Baku-APA. The United Nations (UN)’s refugee agency has slammed Myanmar for imposing restrictions on the “basic freedoms” of its persecuted Rohingya community, urging Naypyidaw to grant citizenship to the country’s Muslim minority, APA reports quoting Press TV.
Addressing a Friday summit in Bangkok, Thailand, on ways to tackle the migrant crisis in Southeast Asia, Volker Türk, a senior official with the office of the UN High Commissioner for Refugees (UNHCR), said the issue could not be resolved unless the “root causes” are addressed.
“This requires full assumption of responsibility by Myanmar towards all people on its territory. Granting of citizenship is the ultimate goal,” said the UN official.
Türk also stressed the urgent need for “a legal status for all habitual residents recognizing that Myanmar is their own country,” adding that “access to identity documentation and the removal of restrictions on basic freedoms is needed to normalize and stabilize lives.”

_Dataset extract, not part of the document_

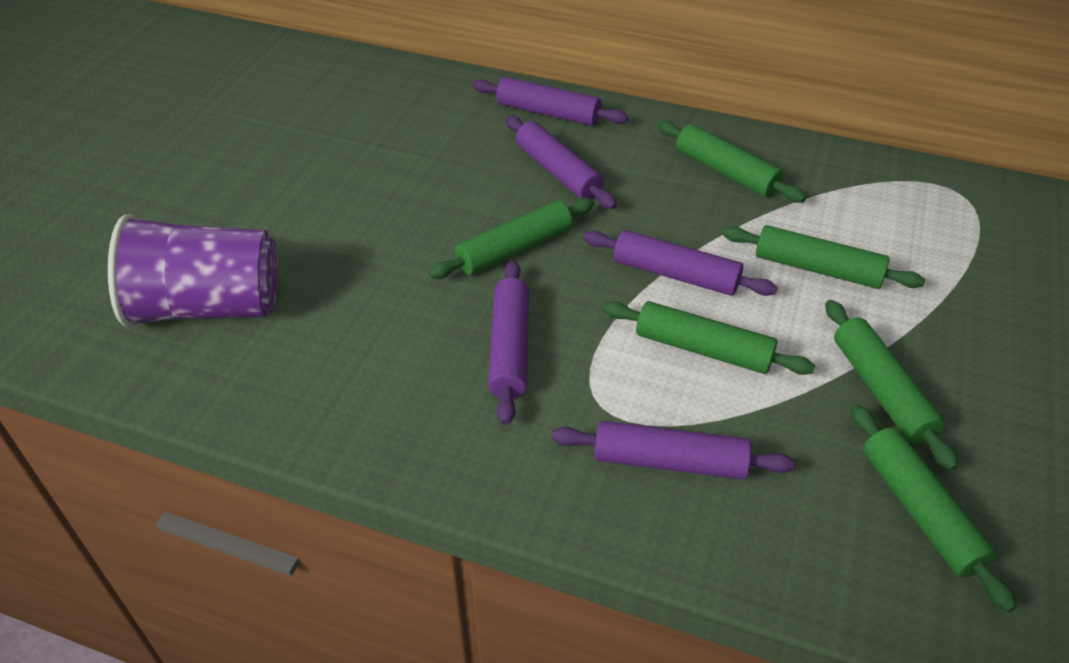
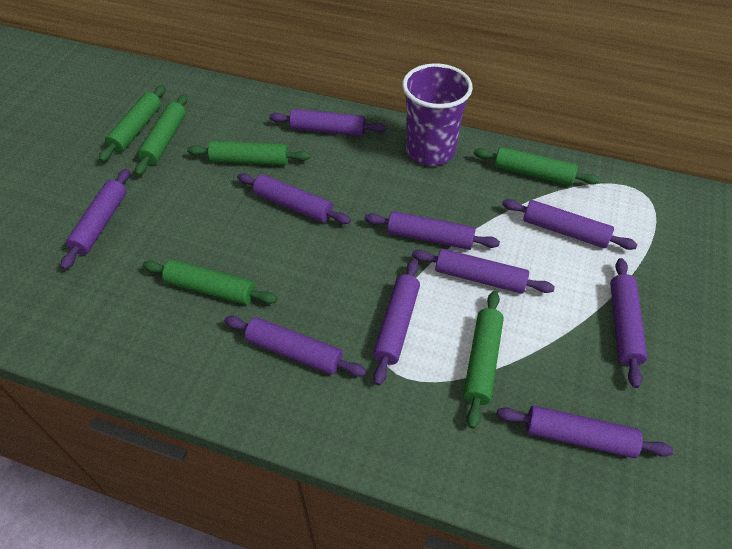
purple rolling pin: 5 -> 10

However, the representatives of Myanmar at the meeting harshly criticized the UN and the international community for branding the country as the root cause of the migrant crisis involving Rohingya Muslims.
“This issue of illegal immigration of boat people, you cannot single out my country,” Htin Lynn, a diplomat from Myanmar, told the UN-sponsored meeting, which was attended by delegates from more than 20 nations.
Htin Lynn claimed that the international community has been misinformed about the real motives behind the exodus of Rohingya Muslims, saying that the way Myanmar’s government treats the members of the ethnic minority group falls within “domestic jurisdiction.”
Several hundred people are believed to have died at sea over the past weeks as more than 25,000 people flee persecution in Myanmar and Bangladesh by traveling on boats.